Neppure i capelli lunghi sono un segno attendibile; anzi, comincia la polemica contro il Nuovo Potere nel gennaio del 1973 scagliandosi contro i capelloni. In questa contesa, che lo porterà a schierarsi persino contro l’aborto, Pannella gli appare come l’unico che ha il coraggio di rompere con i vecchi schemi politici e culturali dell’antifascismo post-resistenziale. Lo cita nella recensione al libro di Andrea Valcarenghi, Underground: a pugno chiuso (1973); le pagine di prefazione di Pannella, scrive, sono «un avvenimento nella cultura italiana di questi anni». Perché? Perché Pannella dà dei fascisti agli antifascisti, perché l’antifascismo è poco più che un alibi, perché indica in Moro, Tanassi, Fanfani, Rumor, Gronchi, Segni, i fascisti che stanno al potere. E sono loro che hanno realizzato quella che Pasolini chiama “la rivoluzione antropologica” avvenuta in Italia nel dopoguerra che ha trasformato in modo profondo, non solo la vita, ma anche l’anima degli italiani. Arriva a dichiarare: «Che paese meraviglioso era l’Italia durante il periodo del fascismo e subito dopo!». Sono la lotta non violenta, i digiuni, i paradossi, il continuo sparigliare le carte del leader radicale, la sua opposizione al sistema dei partiti cementato intorno alla DC e il Pci, ad attrarlo.

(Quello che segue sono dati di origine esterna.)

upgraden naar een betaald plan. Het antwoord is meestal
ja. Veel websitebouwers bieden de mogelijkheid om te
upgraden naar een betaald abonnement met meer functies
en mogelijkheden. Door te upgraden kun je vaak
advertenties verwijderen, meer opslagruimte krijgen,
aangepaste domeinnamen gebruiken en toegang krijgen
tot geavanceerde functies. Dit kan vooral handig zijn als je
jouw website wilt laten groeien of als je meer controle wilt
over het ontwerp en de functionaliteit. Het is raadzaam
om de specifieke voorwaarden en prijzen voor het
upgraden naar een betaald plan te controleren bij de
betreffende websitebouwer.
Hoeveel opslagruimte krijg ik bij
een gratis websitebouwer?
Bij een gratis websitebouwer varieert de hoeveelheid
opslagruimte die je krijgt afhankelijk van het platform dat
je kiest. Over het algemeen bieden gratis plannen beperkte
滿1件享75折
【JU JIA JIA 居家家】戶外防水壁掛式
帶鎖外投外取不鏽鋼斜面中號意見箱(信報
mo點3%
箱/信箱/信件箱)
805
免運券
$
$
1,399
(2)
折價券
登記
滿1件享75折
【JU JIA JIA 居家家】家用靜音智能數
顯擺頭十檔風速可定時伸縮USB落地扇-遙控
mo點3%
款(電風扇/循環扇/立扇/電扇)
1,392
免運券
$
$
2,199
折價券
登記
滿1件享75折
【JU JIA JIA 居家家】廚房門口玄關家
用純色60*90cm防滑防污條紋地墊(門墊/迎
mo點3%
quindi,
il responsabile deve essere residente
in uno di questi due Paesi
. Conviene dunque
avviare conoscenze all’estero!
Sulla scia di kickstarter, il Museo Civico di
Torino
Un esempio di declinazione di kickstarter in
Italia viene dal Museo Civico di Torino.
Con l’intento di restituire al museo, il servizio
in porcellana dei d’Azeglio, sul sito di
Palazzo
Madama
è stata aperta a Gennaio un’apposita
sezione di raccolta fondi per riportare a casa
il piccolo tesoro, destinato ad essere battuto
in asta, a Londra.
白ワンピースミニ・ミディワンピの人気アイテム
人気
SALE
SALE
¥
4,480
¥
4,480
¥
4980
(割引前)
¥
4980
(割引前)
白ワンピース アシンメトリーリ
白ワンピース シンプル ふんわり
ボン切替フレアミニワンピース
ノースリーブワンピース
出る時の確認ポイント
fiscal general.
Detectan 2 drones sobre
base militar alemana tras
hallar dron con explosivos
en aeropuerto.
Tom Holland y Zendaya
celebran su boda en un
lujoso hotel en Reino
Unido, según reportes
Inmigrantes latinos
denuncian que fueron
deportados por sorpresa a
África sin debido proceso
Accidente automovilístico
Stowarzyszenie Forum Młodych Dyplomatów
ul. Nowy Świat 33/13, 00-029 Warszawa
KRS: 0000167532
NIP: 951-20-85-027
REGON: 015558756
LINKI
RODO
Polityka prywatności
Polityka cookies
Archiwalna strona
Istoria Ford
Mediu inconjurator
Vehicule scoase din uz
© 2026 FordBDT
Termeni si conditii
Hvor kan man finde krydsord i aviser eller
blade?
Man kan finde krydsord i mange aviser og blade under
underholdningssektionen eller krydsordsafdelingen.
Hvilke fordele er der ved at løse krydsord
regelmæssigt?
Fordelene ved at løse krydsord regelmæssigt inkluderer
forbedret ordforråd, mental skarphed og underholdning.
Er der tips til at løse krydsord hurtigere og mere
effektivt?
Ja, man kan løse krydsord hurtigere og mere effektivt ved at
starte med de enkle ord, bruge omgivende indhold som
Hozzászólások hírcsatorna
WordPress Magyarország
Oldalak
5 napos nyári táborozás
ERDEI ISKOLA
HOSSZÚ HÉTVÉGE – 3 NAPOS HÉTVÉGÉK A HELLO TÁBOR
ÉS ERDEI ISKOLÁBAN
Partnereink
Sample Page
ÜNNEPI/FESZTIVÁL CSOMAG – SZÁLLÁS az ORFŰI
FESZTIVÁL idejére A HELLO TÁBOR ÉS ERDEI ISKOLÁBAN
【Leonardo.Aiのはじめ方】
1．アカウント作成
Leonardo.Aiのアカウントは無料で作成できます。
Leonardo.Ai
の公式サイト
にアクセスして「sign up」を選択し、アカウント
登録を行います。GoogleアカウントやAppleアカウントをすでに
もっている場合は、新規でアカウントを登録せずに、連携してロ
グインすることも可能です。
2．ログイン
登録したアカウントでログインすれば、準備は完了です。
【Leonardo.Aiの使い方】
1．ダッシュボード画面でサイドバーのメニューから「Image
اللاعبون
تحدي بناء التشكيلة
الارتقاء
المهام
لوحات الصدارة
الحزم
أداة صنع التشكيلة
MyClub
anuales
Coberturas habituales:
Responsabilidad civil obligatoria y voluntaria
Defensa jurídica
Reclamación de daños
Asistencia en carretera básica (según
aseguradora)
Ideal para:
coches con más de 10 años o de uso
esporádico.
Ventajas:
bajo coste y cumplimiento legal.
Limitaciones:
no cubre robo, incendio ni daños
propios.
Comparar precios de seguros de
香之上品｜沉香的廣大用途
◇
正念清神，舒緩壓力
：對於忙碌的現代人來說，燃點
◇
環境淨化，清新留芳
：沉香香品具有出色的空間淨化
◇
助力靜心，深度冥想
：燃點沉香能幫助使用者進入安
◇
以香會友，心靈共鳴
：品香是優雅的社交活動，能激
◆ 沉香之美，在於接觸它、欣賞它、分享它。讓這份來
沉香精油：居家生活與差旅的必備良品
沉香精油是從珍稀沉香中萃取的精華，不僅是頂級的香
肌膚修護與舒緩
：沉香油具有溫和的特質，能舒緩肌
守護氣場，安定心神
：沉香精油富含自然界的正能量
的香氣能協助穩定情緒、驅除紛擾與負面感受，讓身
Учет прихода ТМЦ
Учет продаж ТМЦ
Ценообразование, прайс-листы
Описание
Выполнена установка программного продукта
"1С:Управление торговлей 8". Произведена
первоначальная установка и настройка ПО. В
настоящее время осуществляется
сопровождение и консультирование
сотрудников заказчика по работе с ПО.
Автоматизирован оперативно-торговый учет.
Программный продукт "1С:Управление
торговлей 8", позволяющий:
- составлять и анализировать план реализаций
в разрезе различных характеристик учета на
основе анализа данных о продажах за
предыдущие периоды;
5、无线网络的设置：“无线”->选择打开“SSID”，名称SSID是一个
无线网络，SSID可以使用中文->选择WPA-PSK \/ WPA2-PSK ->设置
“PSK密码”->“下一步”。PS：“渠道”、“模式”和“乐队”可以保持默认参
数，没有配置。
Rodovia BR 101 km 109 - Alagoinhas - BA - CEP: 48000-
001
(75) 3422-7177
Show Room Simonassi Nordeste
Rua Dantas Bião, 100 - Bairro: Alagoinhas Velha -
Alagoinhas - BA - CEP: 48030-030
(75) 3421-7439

D’altro lato Pannella non è omofobo, come gran parte della cultura democristiana e comunista; non è cattolico, è laico; ai suoi occhi persino “luterano”. L’identifica con quello che quello a un certo punto chiamerà «il cuore», ovvero le ragioni che mettono in discussione l’illuminismo e il razionalismo incarnato dai vecchi compagni di strada, i comunisti, gli scrittori della sua generazione. Pannella è l’eroe della lotta contro il Potere che corrompe tutto e di cui fornirà il terribile ritratto in Salò-Sade. D’altro lato, il capo radicale, da animale politico qual è, trova in Pasolini un alleato nella polemica quotidiana. Non è forse il più famoso intellettuale italiano? In realtà, si trattava di un equivoco. Pasolini non si era accorto, o fingeva di non accorgersi, che la rivoluzione dei diritti civili, la liberazione sessuale sostenuta da Pannella, era parte del nuovo consumismo, l’avanguardia del liberismo e del narcisismo di massa dei decenni successivi. E da parte sua Pannella, paladino del divorzio, dell’aborto, fingeva di non accorgersi che Pasolini scriveva contro la liberazione sessuale che nevrotizzava i giovani, contro il coito eterosessuale e l’aborto.
Come spiegare questo equivoco, che oggi ci appare in tutta la sua evidenza? Con la «meravigliosa vivacità e allegria». Pannella era davvero diverso dalle «lugubri» facce dei democristiani e da quelle compassate dei funzionari del Partito Comunista. Un feeling fondato su un’attrazione anche fisica, per Pasolini premessa d’ogni simpatia, una sintonia che riguarda il cuore e non le idee. Pannella è il suo doppio. Entrambi hanno «gettato il corpo nella lotta». Non c’è stato il tempo di mettere alla prova questa convergenza nei decenni seguenti, di verificare il vitalismo che li univa, quando la rivoluzione antropologica è giunta al suo culmine con l’avvento delle televisioni commerciali, il consumismo di massa, l’affermazione del liberismo del godimento che Pasolini aveva preconizzato e temuto, e che il leader radicale ha contribuito a suo modo a realizzare.
Pannella è sopravvissuto a se stesso, mito vivente, prolungando il proprio vitalismo autocelebrativo, mentre Pasolini è diventato un’icona, vittima del vitalismo autodistruttivo che l’abitava. Destini paralleli e opposti.